Anyway to get first few customers I started being pretty active in places where people who might need my services gathered - Slack communities, subreddits, et cetera. I tried to give insightful advice where good answers could be given in a few paragraphs. I offered to look at peoples issues directly or to solve really small problems for free + an ask to consider me for larger projects or retainer work, or to just say nice things if someone was asking for the types of services I offered.
I also pitched 2 customers who normally would have been below my going rate/retainer size as basically a "I need some case studies, someone has to go first, you'll get a bit of a deal if it's you". Once I had those first 2 customers as a base and a nice referral pipeline as a result of them and the presence in those communities I was able to grow from there.
When I had around 4-5 steady retainer clients and a bit of padding in the business account (about 4ish months in?) I started hiring help.
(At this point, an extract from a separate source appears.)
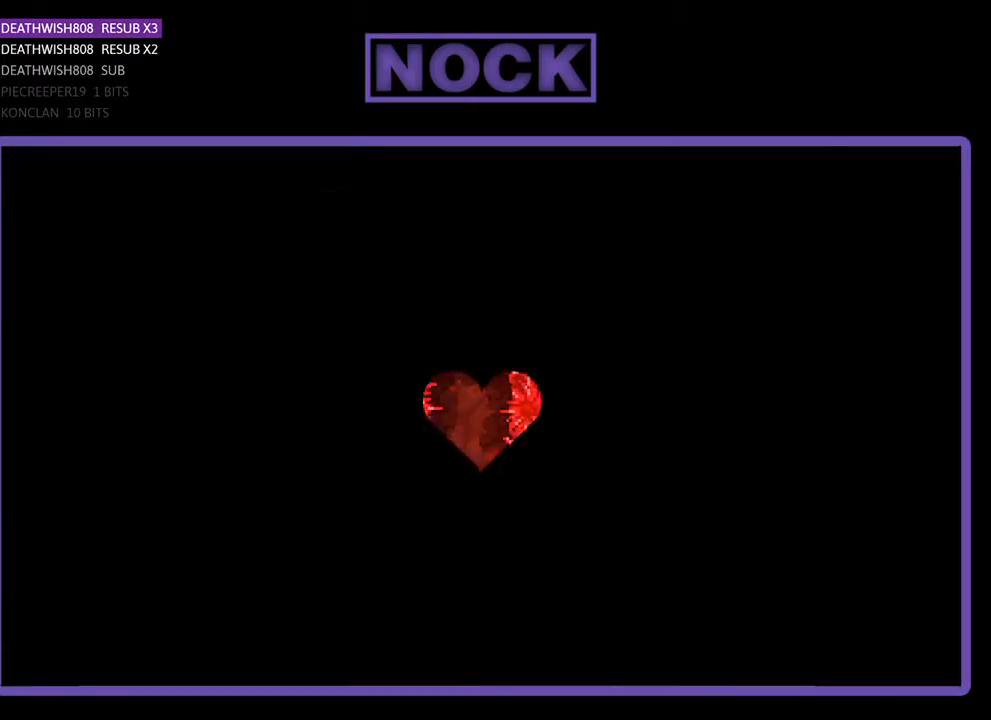
{"buttons": [], "events": []}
I had a lot of previous experience hiring and working with international teams so I leveraged that to save some cash early on by hiring in the Philippines, Romania & South Africa. By the end of year 1 we were a team of 4 (myself included). Total revenue was around $200K, of which I managed to pay myself around $60K before taxes.
At the end of year 2 there is about 8 of us now including our first full time US hire. Year two was just shy of $600K in revenue and I was able to get myself back into 6-figure territory compensation wise, give everyone raises + Christmas bonuses, and still keep several months of runway in the business account. I don't expect the biz to make me a multi-millionaire any time soon (and that's not the point anyway), but things feel pretty stable at this point and growth remains strong. Results probably not typical.